- #1
instantresults
- 11
- 1
Homework Statement
A vacuum photodiode detector utilizes the photoelectric effect to detect light. The photoelectric effect causes electrons to be ejected from a metal plate when photons of light are absorbed by the metal. The energy of a photon is given by the equation E = hf, where h = 6.6 x 10-34J·s (Planck’s constant), and f is the frequency of the photon. To free an electron, the energy of a photon must be greater than a quantity called the work function of the metal. The ejected electron will have a kinetic energy equal to the photon’s energy minus the work function.
A vacuum photodiode is constructed by sealing two electrodes, a cathode and an anode, in a vacuum tube. The electrodes are separated by a distance, L = 0.01 m, and connected to a battery and a resistor, R = 100 Ω, as shown in Figure 1. The cathode is made of a photoelectric metal and is connected to the negative terminal of the battery. The potential difference between the cathode and anode is approximately equal to the battery voltage, V = 50 V. The electric field at all points between the electrodes is equal to the electrode voltage difference divided by L. The potential energy of an electron immediately after it is released from the cathode is equal to qV, where q = -1.6 x 10-19C is the charge of an electron. The work function for the vacuum photodiode is 2 x 10-19J.

Extracted data entries
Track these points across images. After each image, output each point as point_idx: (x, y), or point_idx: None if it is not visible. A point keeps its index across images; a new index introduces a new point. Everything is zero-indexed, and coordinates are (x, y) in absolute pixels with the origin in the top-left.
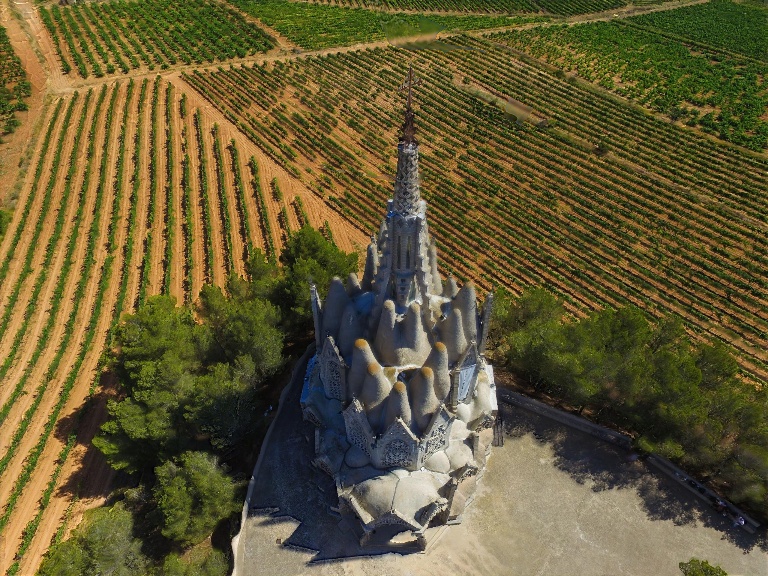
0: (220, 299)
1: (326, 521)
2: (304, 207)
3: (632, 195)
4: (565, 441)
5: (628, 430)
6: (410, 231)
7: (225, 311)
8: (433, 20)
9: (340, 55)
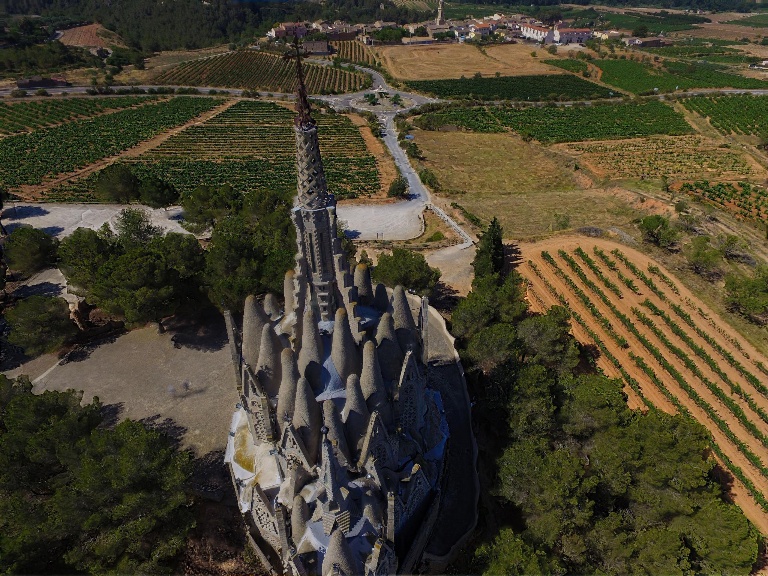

GIVEN TASK 1 - List every quantity in the vacuum photodiode problem that is given a letter symbol, along with what each symbol stands for.
GIVEN TASK 2 -
Answer the following from the vacuum photodiode problem.
(a) Which battery terminal is the cathode connected to?
(b) What is the resistance of the resistor in the circuit?
(c) What kinetic energy does an ejected electron have?
GIVEN TASK 3 - Extend the vacuum photodiode problem past its final sentence.

EXPECTED ANSWER 1 -
E: the energy of a photon
h: Planck's constant
f: the frequency of the photon
L: the distance separating the electrodes
R: the resistor
V: the battery voltage
q: the charge of an electron

EXPECTED ANSWER 2 -
(a) The negative terminal.
(b) 100 Ω.
(c) The photon's energy minus the work function of the metal.

EXPECTED ANSWER 3 -
Which of the following changes to the circuit will decrease the electric field between the electrodes by the greatest amount?
a) Increasing L by a factor of 2
b) Decreasing L by a factor of 2
c) Increasing R by a factor of 2
d) Decreasing R by a factor of 2
Homework Equations
V=IR
E = V/L
The Attempt at a Solution
FYI, there are 5 questions attached to this question stem, I'm just stuck on this first part.
So if L = 01m and V = 50V then Einitial = V/L = 50V/.01m = 5000N/C
also, I = 50V/100Ω = 0.5A
a) E when increasing L by factor of 2 = 50V/(.01m*2) = 2500 N/C (decreases by 2500 N/C)
b) E when decreasing L by factor of 2 = 50V/(.01m/2) = 10000 N/C (increases by 5000 N/C)
c) E when increasing R by factor of 2 = (0.5A*200Ω) / .01m = 10000 N/C (increases by 5000 N/C)
d) E when decreasing R by factor of 2 = (0.5A*50Ω) / .01m = 2500 N/C (decreases by 2500 N/C)
The answer is (a) , but I can't figure out why answer (d) also gives a 2500 decrease. I am obviously doing something wrong.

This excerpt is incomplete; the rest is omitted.